_GOAL 1_
Write out the blog post against de-cluttering word for word, with every line unchanged.

_PROVIDED PASSAGE_
···

The Provident Professor

Literary Finance and Personal References

Tag: stuff

Against De-cluttering

I’ve said it before: I love stuff. I love making things and then seeing and feeling and using the things I’ve made. I love getting gifts that someone else has picked out for me and then remembering that person every time I see the candlesticks on the dining table or the little ceramic drawers on the mantelpiece. I love that, because no one else wanted it, I have all the family china from both sides of the family. I keep it all displayed in the dining room so that I can always think about my grandfather, who I never got to meet, buying the game bird pattern from the Orvis catalogue some seventy-five years ago.

I collect teapots, which is the opposite of de-cluttering. I’m very selective about what I collect: no kitschy teapots, and I don’t have that many–10 or so, several of which are in regular use, two of which are family hand-me-downs, and three of which are gifts. When she found out I collected teapots, my aunt got several from an antique-dealer friend and gave them to me each Christmas. I love looking at them and knowing that my aunt picked them out because she knew I’d like them.

···

_TASK DATA_
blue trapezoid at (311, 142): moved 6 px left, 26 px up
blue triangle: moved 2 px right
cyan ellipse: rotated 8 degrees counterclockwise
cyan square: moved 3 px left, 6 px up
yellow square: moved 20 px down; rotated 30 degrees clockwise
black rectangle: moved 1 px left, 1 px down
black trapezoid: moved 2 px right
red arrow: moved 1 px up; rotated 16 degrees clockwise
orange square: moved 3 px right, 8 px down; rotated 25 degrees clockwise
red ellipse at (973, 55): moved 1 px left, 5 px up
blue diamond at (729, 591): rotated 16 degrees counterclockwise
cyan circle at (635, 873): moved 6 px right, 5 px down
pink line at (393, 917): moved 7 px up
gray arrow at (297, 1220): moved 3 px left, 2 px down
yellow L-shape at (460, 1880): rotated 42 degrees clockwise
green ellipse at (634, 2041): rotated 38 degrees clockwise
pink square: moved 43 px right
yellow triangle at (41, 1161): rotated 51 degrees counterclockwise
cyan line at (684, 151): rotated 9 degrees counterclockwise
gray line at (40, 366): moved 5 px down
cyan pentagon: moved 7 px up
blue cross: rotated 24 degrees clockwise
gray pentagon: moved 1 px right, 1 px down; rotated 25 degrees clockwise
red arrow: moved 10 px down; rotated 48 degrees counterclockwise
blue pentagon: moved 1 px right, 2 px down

···

_GOAL 2_
Give again all 25 lines of the records in Block 1, the shape moves and rotations, without altering anything.

_COMPLETE OUTPUT 1_
The Provident Professor

Literary Finance and Personal References

Tag: stuff

Against De-cluttering

I’ve said it before: I love stuff. I love making things and then seeing and feeling and using the things I’ve made. I love getting gifts that someone else has picked out for me and then remembering that person every time I see the candlesticks on the dining table or the little ceramic drawers on the mantelpiece. I love that, because no one else wanted it, I have all the family china from both sides of the family. I keep it all displayed in the dining room so that I can always think about my grandfather, who I never got to meet, buying the game bird pattern from the Orvis catalogue some seventy-five years ago.

I collect teapots, which is the opposite of de-cluttering. I’m very selective about what I collect: no kitschy teapots, and I don’t have that many–10 or so, several of which are in regular use, two of which are family hand-me-downs, and three of which are gifts. When she found out I collected teapots, my aunt got several from an antique-dealer friend and gave them to me each Christmas. I love looking at them and knowing that my aunt picked them out because she knew I’d like them.

_COMPLETE OUTPUT 2_
blue trapezoid at (311, 142): moved 6 px left, 26 px up
blue triangle: moved 2 px right
cyan ellipse: rotated 8 degrees counterclockwise
cyan square: moved 3 px left, 6 px up
yellow square: moved 20 px down; rotated 30 degrees clockwise
black rectangle: moved 1 px left, 1 px down
black trapezoid: moved 2 px right
red arrow: moved 1 px up; rotated 16 degrees clockwise
orange square: moved 3 px right, 8 px down; rotated 25 degrees clockwise
red ellipse at (973, 55): moved 1 px left, 5 px up
blue diamond at (729, 591): rotated 16 degrees counterclockwise
cyan circle at (635, 873): moved 6 px right, 5 px down
pink line at (393, 917): moved 7 px up
gray arrow at (297, 1220): moved 3 px left, 2 px down
yellow L-shape at (460, 1880): rotated 42 degrees clockwise
green ellipse at (634, 2041): rotated 38 degrees clockwise
pink square: moved 43 px right
yellow triangle at (41, 1161): rotated 51 degrees counterclockwise
cyan line at (684, 151): rotated 9 degrees counterclockwise
gray line at (40, 366): moved 5 px down
cyan pentagon: moved 7 px up
blue cross: rotated 24 degrees clockwise
gray pentagon: moved 1 px right, 1 px down; rotated 25 degrees clockwise
red arrow: moved 10 px down; rotated 48 degrees counterclockwise
blue pentagon: moved 1 px right, 2 px down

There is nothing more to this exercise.